#### Directions
Below are the records; copy exactly the stretch from the line containing "(at 216.46 59.04))" through the line containing "(at 216.46 57.02))", both ends included, and nothing else.
----- Provided data
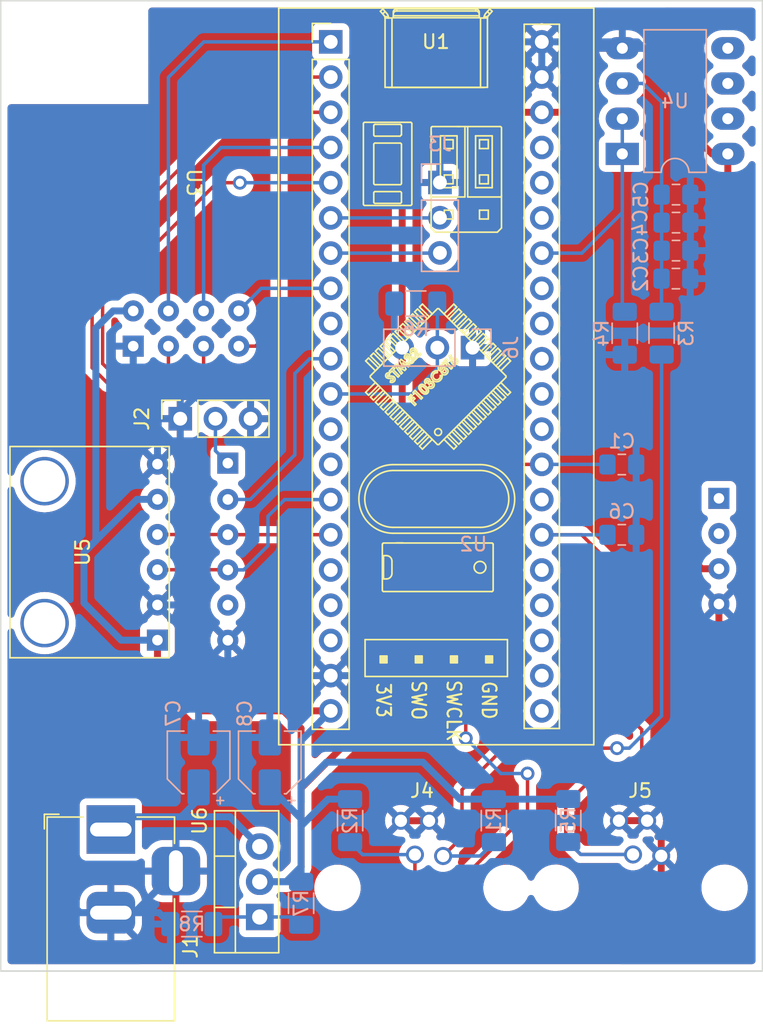
<source format=kicad_pcb>
(kicad_pcb (version 20211014) (generator pcbnew)

  (general
    (thickness 1.6)
  )

  (paper "A4")
  (layers
    (0 "F.Cu" signal)
    (31 "B.Cu" signal)
    (32 "B.Adhes" user "B.Adhesive")
    (33 "F.Adhes" user "F.Adhesive")
    (34 "B.Paste" user)
    (35 "F.Paste" user)
    (36 "B.SilkS" user "B.Silkscreen")
    (37 "F.SilkS" user "F.Silkscreen")
    (38 "B.Mask" user)
    (39 "F.Mask" user)
    (40 "Dwgs.User" user "User.Drawings")
    (41 "Cmts.User" user "User.Comments")
    (42 "Eco1.User" user "User.Eco1")
    (43 "Eco2.User" user "User.Eco2")
    (44 "Edge.Cuts" user)
    (45 "Margin" user)
    (46 "B.CrtYd" user "B.Courtyard")
    (47 "F.CrtYd" user "F.Courtyard")
    (48 "B.Fab" user)
    (49 "F.Fab" user)
    (50 "User.1" user)
    (51 "User.2" user)
    (52 "User.3" user)
    (53 "User.4" user)
    (54 "User.5" user)
    (55 "User.6" user)
    (56 "User.7" user)
    (57 "User.8" user)
    (58 "User.9" user)
  )

  (setup
    (stackup
      (layer "F.SilkS" (type "Top Silk Screen"))
      (layer "F.Paste" (type "Top Solder Paste"))
      (layer "F.Mask" (type "Top Solder Mask") (thickness 0.01))
      (layer "F.Cu" (type "copper") (thickness 0.035))
      (layer "dielectric 1" (type "core") (thickness 1.51) (material "FR4") (epsilon_r 4.5) (loss_tangent 0.02))
      (layer "B.Cu" (type "copper") (thickness 0.035))
      (layer "B.Mask" (type "Bottom Solder Mask") (thickness 0.01))
      (layer "B.Paste" (type "Bottom Solder Paste"))
      (layer "B.SilkS" (type "Bottom Silk Screen"))
      (copper_finish "None")
      (dielectric_constraints no)
    )
    (pad_to_mask_clearance 0)
    (pcbplotparams
      (layerselection 0x00310f0_ffffffff)
      (disableapertmacros false)
      (usegerberextensions false)
      (usegerberattributes false)
      (usegerberadvancedattributes true)
      (creategerberjobfile true)
      (svguseinch false)
      (svgprecision 6)
      (excludeedgelayer true)
      (plotframeref false)
      (viasonmask false)
      (mode 1)
      (useauxorigin false)
      (hpglpennumber 1)
      (hpglpenspeed 20)
      (hpglpendiameter 15.000000)
      (dxfpolygonmode true)
      (dxfimperialunits true)
      (dxfusepcbnewfont true)
      (psnegative false)
      (psa4output false)
      (plotreference true)
      (plotvalue true)
      (plotinvisibletext false)
      (sketchpadsonfab false)
      (subtractmaskfromsilk false)
      (outputformat 1)
      (mirror false)
      (drillshape 0)
      (scaleselection 1)
      (outputdirectory "E:/Autonomous-Wireless-Agrometeorology-Station/Station/Hardware/Station-Hardware-ver-01/gerber/")
    )
  )

  (net 0 "")
  (net 1 "GND")
  (net 2 "Anemometer")
  (net 3 "+3V3")
  (net 4 "/32768Hz out")
  (net 5 "UART_TX")
  (net 6 "UART_RX")
  (net 7 "WindVane_raw")
  (net 8 "DS18B20")
  (net 9 "Wind_Vane")
  (net 10 "LoRa_NCSS")
  (net 11 "LoRa_SCLK")
  (net 12 "LoRa_MISO")
  (net 13 "unconnected-(U1-Pad37)")
  (net 14 "LoRa_MOSI")
  (net 15 "unconnected-(U1-Pad36)")
  (net 16 "LoRa_Reset")
  (net 17 "unconnected-(U1-Pad35)")
  (net 18 "unconnected-(U1-Pad33)")
  (net 19 "LoRa_DIO0")
  (net 20 "unconnected-(U1-Pad9)")
  (net 21 "RTC_ALARM")
  (net 22 "unconnected-(U1-Pad12)")
  (net 23 "unconnected-(U1-Pad13)")
  (net 24 "unconnected-(U1-Pad27)")
  (net 25 "I2C_CLK")
  (net 26 "Rain_Gauge")
  (net 27 "I2C_SDA")
  (net 28 "unconnected-(U1-Pad25)")
  (net 29 "unconnected-(U1-Pad16)")
  (net 30 "unconnected-(U1-Pad24)")
  (net 31 "unconnected-(U1-Pad17)")
  (net 32 "unconnected-(U1-Pad23)")
  (net 33 "unconnected-(U1-Pad18)")
  (net 34 "unconnected-(U1-Pad22)")
  (net 35 "unconnected-(U1-Pad21)")
  (net 36 "unconnected-(U1-Pad32)")
  (net 37 "unconnected-(U1-Pad31)")
  (net 38 "unconnected-(U1-Pad30)")
  (net 39 "unconnected-(U1-Pad29)")
  (net 40 "/Passive LPF")
  (net 41 "unconnected-(U2-Pad9)")
  (net 42 "unconnected-(U4-Pad5)")
  (net 43 "unconnected-(U4-Pad6)")
  (net 44 "unconnected-(U4-Pad7)")
  (net 45 "VCC")
  (net 46 "/V_adj")
  (net 47 "unconnected-(U2-Pad1)")
  (net 48 "unconnected-(U2-Pad2)")

  (footprint "SX1278_Module:SX1278_Minimal" (layer "F.Cu") (at 181.15 54.13 -90))

  (footprint "KiCAD-STM32BluePill:YAAJ_BluePill_1" (layer "F.Cu") (at 191.53 43.98))

  (footprint "BME280_Module:BME280_I2C_Small" (layer "F.Cu") (at 174.12 80.79 90))

  (footprint "RJ11-Connectors:4P4C" (layer "F.Cu") (at 198.12 104.51))

  (footprint "Connector_PinSocket_2.54mm:PinSocket_1x03_P2.54mm_Vertical" (layer "F.Cu") (at 180.665 71.165 90))

  (footprint "Connector_BarrelJack:BarrelJack_Horizontal" (layer "F.Cu") (at 175.6525 100.8 90))

  (footprint "Package_TO_SOT_THT:TO-220-3_Vertical" (layer "F.Cu") (at 186.405 107.11 90))

  (footprint "RJ11-Connectors:4P4C" (layer "F.Cu") (at 213.868 104.5))

  (footprint "Package_DIP:DIP-8_W7.62mm_LongPads" (layer "B.Cu") (at 212.583 52.06))

  (footprint "Resistor_SMD:R_1206_3216Metric_Pad1.30x1.75mm_HandSolder" (layer "B.Cu") (at 189.39 106.12 90))

  (footprint "Capacitor_SMD:C_0805_2012Metric_Pad1.18x1.45mm_HandSolder" (layer "B.Cu") (at 216.4525 61.06))

  (footprint "DS3231_Module:DS3231_Module_FullSize" (layer "B.Cu") (at 201.83 80.72 180))

  (footprint "Capacitor_SMD:CP_Elec_4x5.4" (layer "B.Cu") (at 187.13 95.96 90))

  (footprint "Resistor_SMD:R_1206_3216Metric_Pad1.30x1.75mm_HandSolder" (layer "B.Cu") (at 181.5 107.62 180))

  (footprint "Resistor_SMD:R_1206_3216Metric_Pad1.30x1.75mm_HandSolder" (layer "B.Cu") (at 192.93 100.16 -90))

  (footprint "Resistor_SMD:R_1206_3216Metric_Pad1.30x1.75mm_HandSolder" (layer "B.Cu") (at 212.76 65 90))

  (footprint "Connector_PinSocket_2.54mm:PinSocket_1x03_P2.54mm_Vertical" (layer "B.Cu") (at 201.77 66.04 90))

  (footprint "Capacitor_SMD:C_0805_2012Metric_Pad1.18x1.45mm_HandSolder" (layer "B.Cu") (at 216.46 59.04))

  (footprint "Resistor_SMD:R_1206_3216Metric_Pad1.30x1.75mm_HandSolder" (layer "B.Cu") (at 215.42 64.99 90))

  (footprint "Capacitor_SMD:C_0805_2012Metric_Pad1.18x1.45mm_HandSolder" (layer "B.Cu") (at 216.46 57.02))

  (footprint "Capacitor_SMD:CP_Elec_4x5.4" (layer "B.Cu") (at 181.99 95.96 90))

  (footprint "Capacitor_SMD:C_0805_2012Metric_Pad1.18x1.45mm_HandSolder" (layer "B.Cu") (at 212.55 74.47 180))

  (footprint "Resistor_SMD:R_1206_3216Metric_Pad1.30x1.75mm_HandSolder" (layer "B.Cu") (at 197.67 62.86))

  (footprint "Capacitor_SMD:C_0805_2012Metric_Pad1.18x1.45mm_HandSolder" (layer "B.Cu") (at 212.5475 79.54 180))

  (footprint "Resistor_SMD:R_1206_3216Metric_Pad1.30x1.75mm_HandSolder" (layer "B.Cu") (at 203.31 100.16 -90))

  (footprint "Capacitor_SMD:C_0805_2012Metric_Pad1.18x1.45mm_HandSolder" (layer "B.Cu")
    (tedit 5F68FEEF) (tstamp ed9db394-c10d-4c89-ae66-1f16808b319a)
    (at 216.46 55)
    (descr "Capacitor SMD 0805 (2012 Metric), square (rectangular) end terminal, IPC_7351 nominal with elongated pad for handsoldering. (Body size source: IPC-SM-782 page 76, https://www.pcb-3d.com/wordpress/wp-content/uploads/ipc-sm-782a_amendment_1_and_2.pdf, https://docs.google.com/spreadsheets/d/1BsfQQcO9C6DZCsRaXUlFlo91Tg2WpOkGARC1WS5S8t0/edit?usp=sharing), generated with kicad-footprint-generator")
    (tags "capacitor handsolder")
    (property "Sheetfile" "Station-Hardware-ver-01.kicad_sch")
    (property "Sheetname" "")
    (path "/b2222e6a-882c-40d4-b385-6d8027e3c680")
    (attr smd)
    (fp_text reference "C5" (at -2.53 0 90) (layer "B.SilkS
... [1222862 chars truncated]
</source>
----------
#### Solution for this problem
  (footprint "Capacitor_SMD:C_0805_2012Metric_Pad1.18x1.45mm_HandSolder" (layer "B.Cu") (at 216.46 59.04))

  (footprint "Resistor_SMD:R_1206_3216Metric_Pad1.30x1.75mm_HandSolder" (layer "B.Cu") (at 215.42 64.99 90))

  (footprint "Capacitor_SMD:C_0805_2012Metric_Pad1.18x1.45mm_HandSolder" (layer "B.Cu") (at 216.46 57.02))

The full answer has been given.